Regrettably, deforestation and desertification go hand in hand. The principal method for deforestation in tropical rainforests is “slash and burn”. This consists of cutting trees down and setting them on fire so as to release their nutrients. In this way, the soil is enriched and farmers are able to grow crops. This process causes two main problems. First of all, the cleared land stands no chance to recover because it is not allowed to lie fallow for the necessary amount of time. As a consequence, the soil becomes severely depleted and in time, it might become a desert. A second problem is that after soil depletion, farmers move on to a new patch thus repeating the cycle of destruction. Statistics reveal alarming facts: an area of tropical forest equivalent to the size of Austria is logged annually. Furthermore, only the 20% of the world´s forests remain and tropical rainforests cover only 7% of the Earth´s land at present.
Deforestation also has a harmful effect on precipitation. By removing the canopy of foliage there is less evaporation and less precipitation as well. This means that the cycle of rain and evaporation is disrupted. Under this condition, more energy from the sun is in contact with the Earth´s surface. Consequently, the top soil is damaged by both sunlight and rainfall. Eventually, this can result in desertification and a rising in atmospheric temperatures.
Additionally, deforestation is, to a large extent, responsible for global warming. The cutting and burning of trees result in a large amount of carbon dioxide being released into the atmosphere. The rising of 1.6 billion metric tons per year of carbon dioxide will be responsible for 15% of the increase in global temperatures between 1990 and 2025.

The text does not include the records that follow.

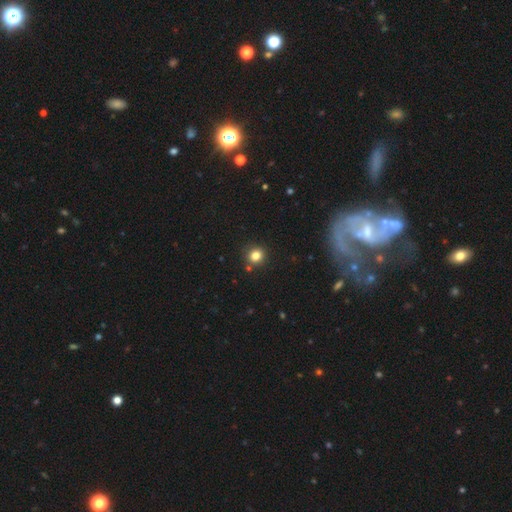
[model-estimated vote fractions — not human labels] smooth 81%, star or artifact 13%, featured or disk 6%. Down the decision tree: how rounded — round (88%); merging — none (85%).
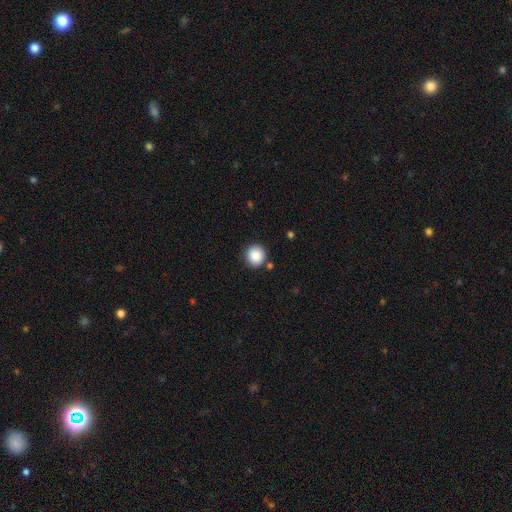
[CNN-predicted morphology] Smooth or featured? Predicted: smooth (p=0.88). How rounded? Predicted: round (p=0.94). Merging? Predicted: none (p=0.88).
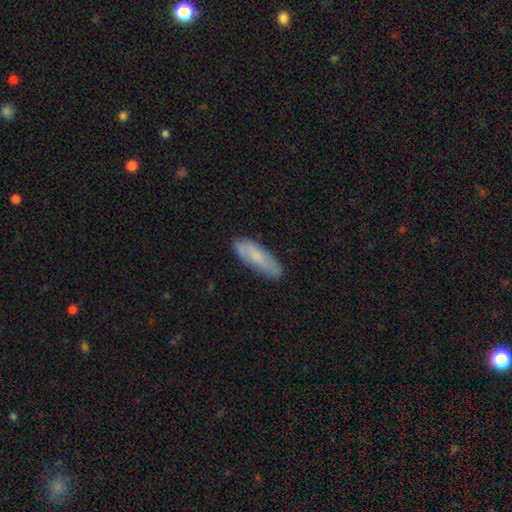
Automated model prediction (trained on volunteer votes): Morphology: type=smooth (73%); roundness=in between (54%); merging=none (83%).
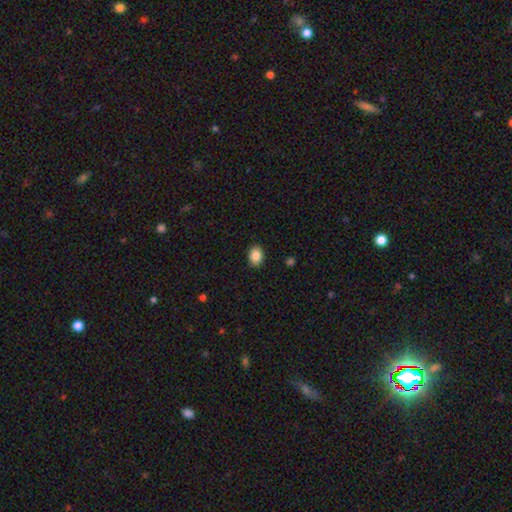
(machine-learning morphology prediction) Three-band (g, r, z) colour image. It shows a smooth galaxy with no disk features (87%) that is in between round and cigar-shaped (74%). Merging: none (89%).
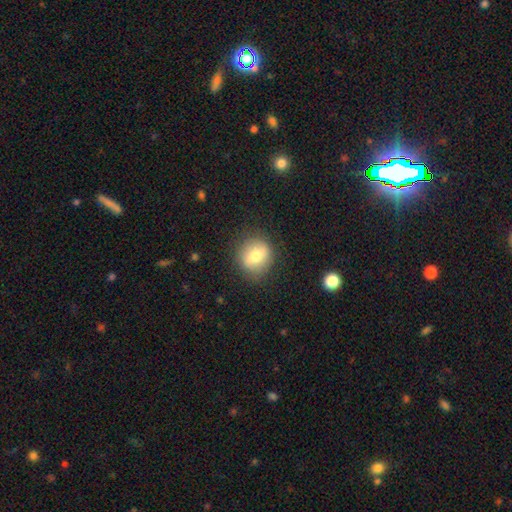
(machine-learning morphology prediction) Smooth or featured? smooth (68%)
How rounded? round (84%)
Merging? none (85%)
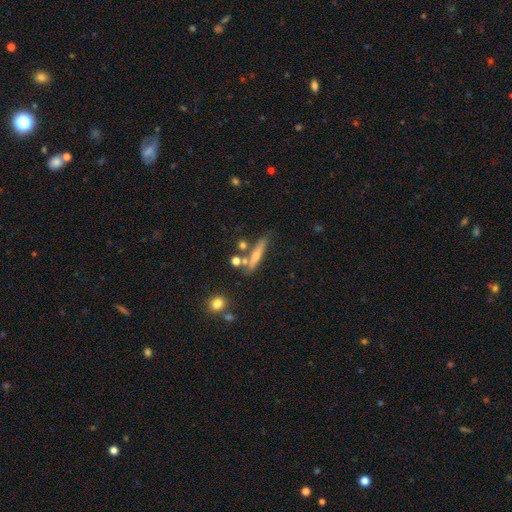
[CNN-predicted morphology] This appears to be a smooth galaxy with no disk features (58%) that is cigar-shaped (83%). Merging: none (66%).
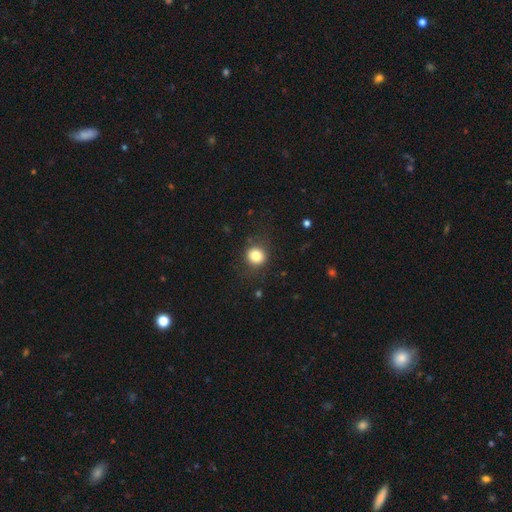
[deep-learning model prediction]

Finally, deforestation is seriously affecting the biodiversity of the Earth. It is estimated that there are 80 million kinds of animals and plants on Earth, but only 1.5 million have been studied and named so far. Tropical forests are home to over half of these plants and animals. Owing to deforestation, a considerable number of different species – 100 per day- vanishes before even being discovered, studied and made the most of.